Celebrate the Small Wins
“Time management is one of the most important elements for an organized life. I always recommend making a list of tasks you need to complete each day of the week. However, if you have 15 tasks on your “To Do” list that day but only accomplish 5, that’s still a successful day! Take a deep breath and celebrate,” says O’Brien. “To-do lists can evolve. Perhaps think about scaling down the number you add the following day to set realistic goals (you can always add more!).
Sunday “Office” Prep
“Just like someone may meal prep on a Sunday, I work prep,” says O’Brien. “I’ll map out my week and note the events, meals, and tasks for each day (even the small things). I find that I am more likely to accomplish tasks when I divide them up between each day of the week versus making one list for the whole week. Then, add it to my “Command Center.”

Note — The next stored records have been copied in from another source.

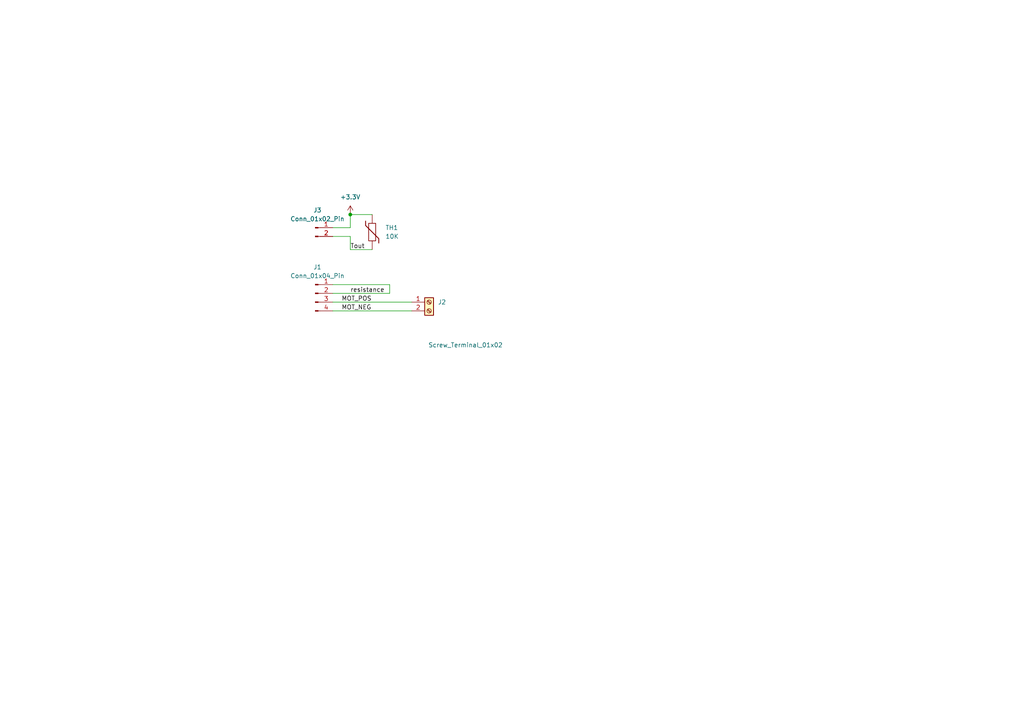
<source format=kicad_sch>
(kicad_sch
	(version 20231120)
	(generator "eeschema")
	(generator_version "8.0")
	(uuid "77db181d-3384-418b-96d2-c841fb7345d8")
	(paper "A4")
	
	(junction
		(at 101.6 62.23)
		(diameter 0)
		(color 0 0 0 0)
		(uuid "5b503ef6-31c9-424a-844d-1b3e61e55c35")
	)
	(wire
		(pts
			(xy 96.52 82.55) (xy 113.03 82.55)
		)
		(stroke
			(width 0)
			(type default)
		)
		(uuid "0ead24e5-01d0-45d6-afa2-ce6cf75d1087")
	)
	(wire
		(pts
			(xy 96.52 85.09) (xy 113.03 85.09)
		)
		(stroke
			(width 0)
			(type default)
		)
		(uuid "169ef48b-e303-4bc1-a2cb-d55c04c8fdad")
	)
	(wire
		(pts
			(xy 101.6 68.58) (xy 101.6 72.39)
		)
		(stroke
			(width 0)
			(type default)
		)
		(uuid "2e5cfc47-d3fe-49df-9cf9-3b3b892a071e")
	)
	(wire
		(pts
			(xy 113.03 82.55) (xy 113.03 85.09)
		)
		(stroke
			(width 0)
			(type default)
		)
		(uuid "3dda6dfe-120d-4f20-b356-3e01d7bb0d22")
	)
	(wire
		(pts
			(xy 101.6 72.39) (xy 107.95 72.39)
		)
		(stroke
			(width 0)
			(type default)
		)
		(uuid "48a0d619-dc4e-4f49-997e-8eaa063eb84a")
	)
	(wire
		(pts
			(xy 96.52 87.63) (xy 119.38 87.63)
		)
		(stroke
			(width 0)
			(type default)
		)
		(uuid "532bca23-37e4-4643-a1a6-d6aed3682da6")
	)
	(wire
		(pts
			(xy 96.52 68.58) (xy 101.6 68.58)
		)
		(stroke
			(width 0)
			(type default)
		)
		(uuid "533e1bc3-4c78-47d6-beb5-c73e69518fbb")
	)
	(wire
		(pts
			(xy 101.6 62.23) (xy 101.6 66.04)
		)
		(stroke
			(width 0)
			(type default)
		)
		(uuid "557c90fb-6263-466d-a233-045df0f968d4")
	)
	(wire
		(pts
			(xy 107.95 62.23) (xy 101.6 62.23)
		)
		(stroke
			(width 0)
			(type default)
		)
		(uuid "bb6e9324-182c-42b9-9040-bda311c88158")
	)
	(wire
		(pts
			(xy 96.52 90.17) (xy 119.38 90.17)
		)
		(stroke
			(width 0)
			(type default)
		)
		(uuid "bebab17d-037c-473c-906b-11bb1376d5cb")
	)
	(wire
		(pts
			(xy 101.6 66.04) (xy 96.52 66.04)
		)
		(stroke
			(width 0)
			(type default)
		)
		(uuid "c7aa8067-df1e-419b-8c23-85c907aab2fd")
	)
	(label "Tout"
		(at 101.6 72.39 0)
		(fields_autoplaced yes)
		(effects
			(font
				(size 1.27 1.27)
			)
			(justify left bottom)
		)
		(uuid "1144e486-df22-4cd3-b057-dab8b1cfe23c")
	)
	(label "MOT_POS"
		(at 99.06 87.63 0)
		(fields_autoplaced yes)
		(effects
			(font
				(size 1.27 1.27)
			)
			(justify left bottom)
		)
		(uuid "aac0c819-6ada-4eb5-bcef-0c585dcb71ee")
	)
	(label "resistance"
		(at 101.6 85.09 0)
		(fields_autoplaced yes)
		(effects
			(font
				(size 1.27 1.27)
			)
			(justify left bottom)
		)
		(uuid "b7e89da5-1d3c-4201-8c9f-6bccc413a626")
	)
	(label "MOT_NEG"
		(at 99.06 90.17 0)
		(fields_autoplaced yes)
		(effects
			(font
				(size 1.27 1.27)
			)
			(justify left bottom)
		)
		(uuid "c8a479d6-4f6c-4151-89ae-d89b8ed2716f")
	)
	(symbol
		(lib_id "Connector:Screw_Terminal_01x02")
		(at 124.46 87.63 0)
		(unit 1)
		(exclude_from_sim no)
		(in_bom yes)
		(on_board yes)
		(dnp no)
		(uuid "073b3345-8ca8-4ed8-8295-99bdbbf9956e")
		(property "Reference" "J2"
			(at 127 87.6299 0)
			(effects
				(font
					(size 1.27 1.27)
				)
				(justify left)
			)
		)
		(property "Value" "Screw_Terminal_01x02"
			(at 124.206 100.076 0)
			(effects
				(font
					(size 1.27 1.27)
				)
				(justify left)
			)
		)
		(property "Footprint" "TerminalBlock_Phoenix:TerminalBlock_Phoenix_PT-1,5-2-5.0-H_1x02_P5.00mm_Horizontal"
			(at 124.46 87.63 0)
			(effects
				(font
					(size 1.27 1.27)
				)
				(hide yes)
			)
		)
		(property "Datasheet" "~"
			(at 124.46 87.63 0)
			(effects
				(font
					(size 1.27 1.27)
				)
				(hide yes)
			)
		)
		(property "Description" "Generic screw terminal, single row, 01x02, script generated (kicad-library-utils/schlib/autogen/connector/)"
			(at 124.46 87.63 0)
			(effects
				(font
					(size 1.27 1.27)
				)
				(hide yes)
			)
		)
		(pin "1"
			(uuid "afb59d34-4ff9-451a-a99c-6af9ed9221e7")
		)
		(pin "2"
			(uuid "5cb7938d-c386-4d4c-b1c9-c1b2371006db")
		)
		(instances
			(project "smart_sleeve"
				(path "/77db181d-3384-418b-96d2-c841fb7345d8"
					(reference "J2")
					(unit 1)
				)
			)
		)
	)
	(symbol
		(lib_id "Connector:Conn_01x02_Pin")
		(at 91.44 66.04 0)
		(unit 1)
		(exclude_from_sim no)
		(in_bom yes)
		(on_board yes)
		(dnp no)
		(fields_autoplaced yes)
		(uuid "660da6f8-2542-4582-9a32-57143cd018ab")
		(property "Reference" "J3"
			(at 92.075 60.96 0)
			(effects
				(font
					(size 1.27 1.27)
				)
			)
		)
		(property "Value" "Conn_01x02_Pin"
			(at 92.075 63.5 0)
			(effects
				(font
					(size 1.27 1.27)
				)
			)
		)
		(property "Footprint" "Connector_PinHeader_2.54mm:PinHeader_1x02_P2.54mm_Vertical"
			(at 91.44 66.04 0)
			(effects
				(font
					(size 1.27 1.27)
				)
				(hide yes)
			)
		)
		(property "Datasheet" "~"
			(at 91.44 66.04 0)
			(effects
				(font
					(size 1.27 1.27)
				)
				(hide yes)
			)
		)
		(property "Description" "Generic connector, single row, 01x02, script generated"
			(at 91.44 66.04 0)
			(effects
				(font
					(size 1.27 1.27)
				)
				(hide yes)
			)
		)
		(pin "1"
			(uuid "0f764160-44af-4d1a-bd6f-d967c7a13f9d")
		)
		(pin "2"
			(uuid "b6f1b87a-d85e-4d78-a3cd-7afff34fc4de")
		)
		(instances
			(project "smart_sleeve"
				(path "/77db181d-3384-418b-96d2-c841fb7345d8"
					(reference "J3")
					(unit 1)
				)
			)
		)
	)
	(symbol
		(lib_id "Device:Thermistor")
		(at 107.95 67.31 0)
		(unit 1)
		(exclude_from_sim no)
		(in_bom yes)
		(on_board yes)
		(dnp no)
		(fields_autoplaced yes)
		(uuid "817bd62f-a19a-46e6-b90c-505ca669ecf0")
		(property "Reference" "TH1"
			(at 111.76 66.0399 0)
			(effects
				(font
					(size 1.27 1.27)
				)
				(justify left)
			)
		)
		(property "Value" "10K"
			(at 111.76 68.5799 0)
			(effects
				(font
					(size 1.27 1.27)
				)
				(justify left)
			)
		)
		(property "Footprint" "Resistor_THT:R_Axial_DIN0204_L3.6mm_D1.6mm_P1.90mm_Vertical"
			(at 107.95 67.31 0)
			(effects
				(font
					(size 1.27 1.27)
				)
				(hide yes)
			)
		)
		(property "Datasheet" "~"
			(at 107.95 67.31 0)
			(effects
				(font
					(size 1.27 1.27)
				)
				(hide yes)
			)
		)
		(property "Description" "103JT-025"
			(at 107.95 67.31 0)
			(effects
				(font
					(size 1.27 1.27)
				)
				(hide yes)
			)
		)
		(pin "2"
			(uuid "8529b1f4-fd84-43eb-b125-2cfee7a5368d")
		)
		(pin "1"
			(uuid "8f236673-db1c-4b6e-9554-e2737994ee09")
		)
		(instances
			(project "smart_sleeve"
				(path "/77db181d-3384-418b-96d2-c841fb7345d8"
					(reference "TH1")
					(unit 1)
				)
			)
		)
	)
	(symbol
		(lib_id "power:+3.3V")
		(at 101.6 62.23 0)
		(unit 1)
		(exclude_from_sim no)
		(in_bom yes)
		(on_board yes)
		(dnp no)
		(fields_autoplaced yes)
		(uuid "8a422551-d6c9-42bb-acaf-b2a2c01b5d6d")
		(property "Reference" "#PWR01"
			(at 101.6 66.04 0)
			(effects
				(font
					(size 1.27 1.27)
				)
				(hide yes)
			)
		)
		(property "Value" "+3.3V"
			(at 101.6 57.15 0)
			(effects
				(font
					(size 1.27 1.27)
				)
			)
		)
		(property "Footprint" ""
			(at 101.6 62.23 0)
			(effects
				(font
					(size 1.27 1.27)
				)
				(hide yes)
			)
		)
		(property "Datasheet" ""
			(at 101.6 62.23 0)
			(effects
				(font
					(size 1.27 1.27)
				)
				(hide yes)
			)
		)
		(property "Description" "Power symbol creates a global label with name \"+3.3V\""
			(at 101.6 62.23 0)
			(effects
				(font
					(size 1.27 1.27)
				)
				(hide yes)
			)
		)
		(pin "1"
			(uuid "cb78c0c3-c3ca-497b-9b00-58195687adf3")
		)
		(instances
			(project "smart_sleeve"
				(path "/77db181d-3384-418b-96d2-c841fb7345d8"
					(reference "#PWR01")
					(unit 1)
				)
			)
		)
	)
	(symbol
		(lib_id "Connector:Conn_01x04_Pin")
		(at 91.44 85.09 0)
		(unit 1)
		(exclude_from_sim no)
		(in_bom yes)
		(on_board yes)
		(dnp no)
		(fields_autoplaced yes)
		(uuid "f5fb78d1-1011-4991-b5e0-cc2b7d08e395")
		(property "Reference" "J1"
			(at 92.075 77.47 0)
			(effects
				(font
					(size 1.27 1.27)
				)
			)
		)
		(property "Value" "Conn_01x04_Pin"
			(at 92.075 80.01 0)
			(effects
				(font
					(size 1.27 1.27)
				)
			)
		)
		(property "Footprint" "Connector_PinHeader_2.54mm:PinHeader_1x04_P2.54mm_Vertical"
			(at 91.44 85.09 0)
			(effects
				(font
					(size 1.27 1.27)
				)
				(hide yes)
			)
		)
		(property "Datasheet" "~"
			(at 91.44 85.09 0)
			(effects
				(font
					(size 1.27 1.27)
				)
				(hide yes)
			)
		)
		(property "Description" "Generic connector, single row, 01x04, script generated"
			(at 91.44 85.09 0)
			(effects
				(font
					(size 1.27 1.27)
				)
				(hide yes)
			)
		)
		(pin "1"
			(uuid "033d57bb-40b7-4692-8420-ff67bc58cabb")
		)
		(pin "3"
			(uuid "066fc1d3-8c66-46bd-96cc-2c6d26d9450f")
		)
		(pin "4"
			(uuid "5b315717-a9fe-4f26-be84-0b1b2cc67316")
		)
		(pin "2"
			(uuid "9bda0c9f-9bce-42f7-9d97-40fa73a8e4ef")
		)
		(instances
			(project "smart_sleeve"
				(path "/77db181d-3384-418b-96d2-c841fb7345d8"
					(reference "J1")
					(unit 1)
				)
			)
		)
	)
	(sheet_instances
		(path "/"
			(page "1")
		)
	)
)
</source>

When In Doubt, Write It Out
“Research has found that the action of writing builds a link between the spatial part of our brain and the verbal part, and strengthens the process by which we memorize important information. It makes sense…when I don’t write things out in my calendar, I forget things way more often,” shares McMenamin. “Buy an agenda or notebook that you adore (so you know you’ll use it). I splurge and buy Smythson’s Soho Agenda for myself because the leather and gold-edged pages make me want to sit down and schedule mundane tasks.”
Other planners we love at Nutritious Life are the Fringe Studio planners (chic, weekly layouts, plenty of space to write all your to-dos, and fun stickers!) and Erin Condren’s LifePlanner (just plain fun and bright, so many stickers, areas to get organized and it’s customizable!) If you are looking more for a goal setting planner, check out MiGoals Goal Digger Planner that helps you understand your skills, passions and really get inspired!”